Geology and the Global Flood - Dr. Steven Austin



Presented at the 2009 Seattle Creation Conference

From the Northwest Creation Network: "Scripture describes a global flood in no uncertain terms. All major mountains of the world have fossil of sea creatures in very widespread sedimentary strata at high elevations. Five affirmations about geologic processes form the framework for understanding the geologic features of the earth: (1) sedimentation, (2) tectonics, (3) erosion, (4) volcanism, and (5) exponential decline. Catastrophic flood tectonics and sedimentation were followed by great volcanic events and colossal sheet-flood and channelized erosion. These global geologic processes have declined into the slower processes we see in the present world. Scripture forms the framework for interpreting the geology of the world we see.

About the Speaker:

Dr. Steven A. Austin is a field research geologist with a Ph.D. from Penn State University in sedimentary geology. He is “Senior Research Scientist” with Institute for Creation Research in Dallas, Texas. He has performed geologic research on six of the seven continents of the world. His research adventures have taken him by helicopter into the crater of Mount St.

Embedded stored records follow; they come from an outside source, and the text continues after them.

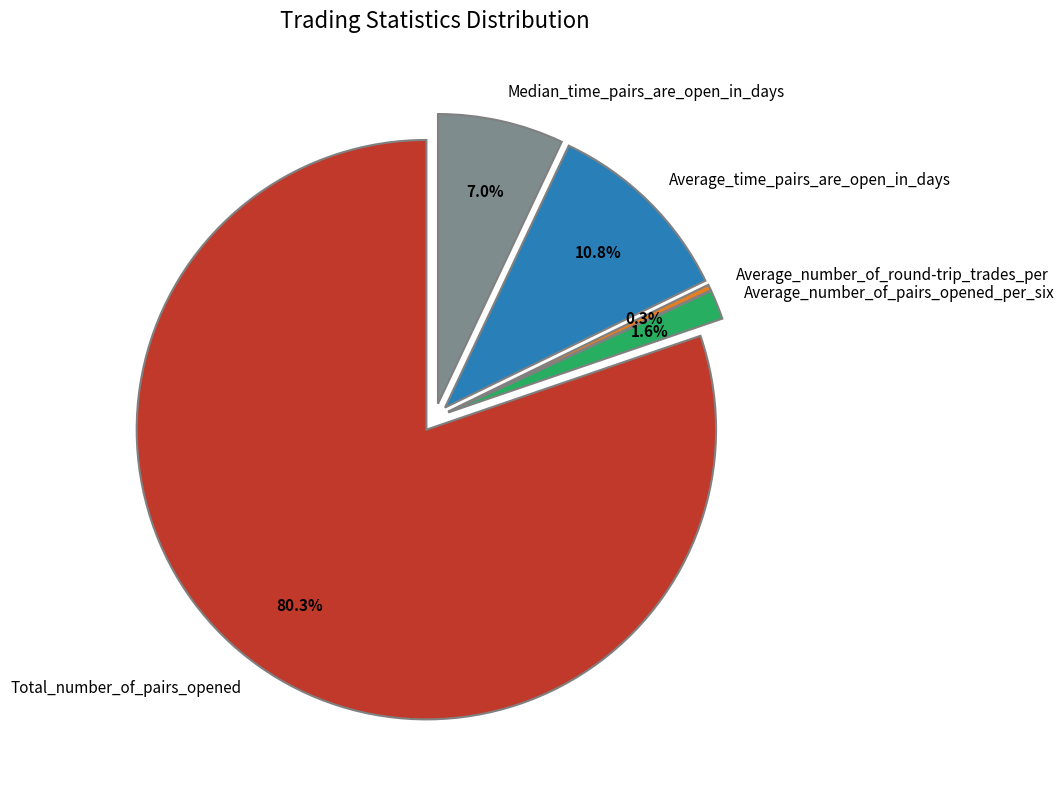

What is the change in value from Average_number_of_round-trip_trades_per to Average_time_pairs_are_open_in_days?

+38.6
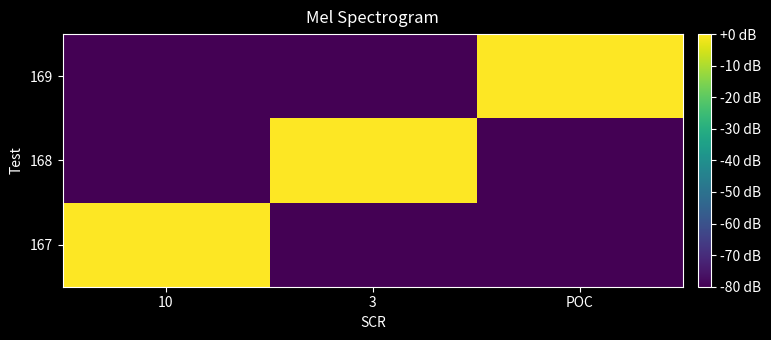

Rank the series at 3 from lowest to highest value.

167, 169, 168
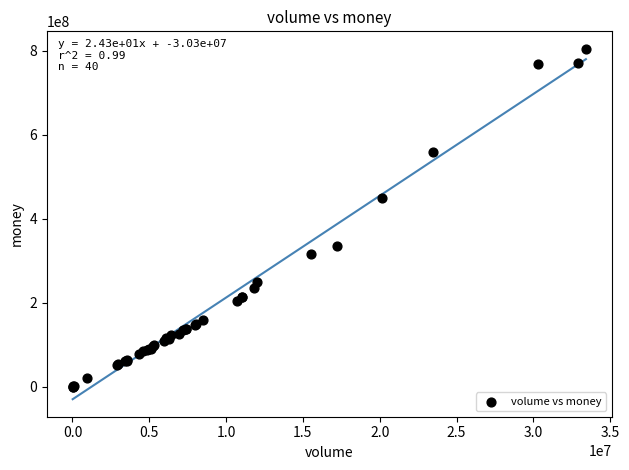

What Y value in the scatter plot is closest to 402452594?

449025472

Helens volcano, by bush plane onto glaciers in the high mountains of Alaska, by raft through the entire Grand Canyon, on horseback into the high Sierra, by elevator into the world’s deepest coal mines, by SCUBA onto the Great Barrier Reef of Australia, by rail into the backcountry of Korea, by foot onto barren plateaus of southern Argentina, and by four-wheel drive into remote desert areas of Israel, Jordan and Saudi Arabia. He is the author of three books, three videos, one computer software package, and more than thirty technical geology papers.

Dr. Austin’s field research within Grand Canyon includes over 400 nights camped out below the Canyon’s rim. He has launched 22 raft trips within Grand Canyon. He has explored very remote areas of Grand Canyon by mule, helicopter and ATV. His book “Grand Canyon: Monument to Catastrophe” and his DVD “Grand Canyon: Monument to the Flood” summarize his investigations. He has over ten technical papers on Grand Canyon. Subjects of his technical publications on Grand Canyon include lava dams, breached dams, fossils, limestones, sandstones, basalts, diabase sills and radioisotope dating. He is widely known for his discovery of the regionally extensive mass-kill and burial bed within the Redwall Limestone about 2000 feet below the Canyon’s rim."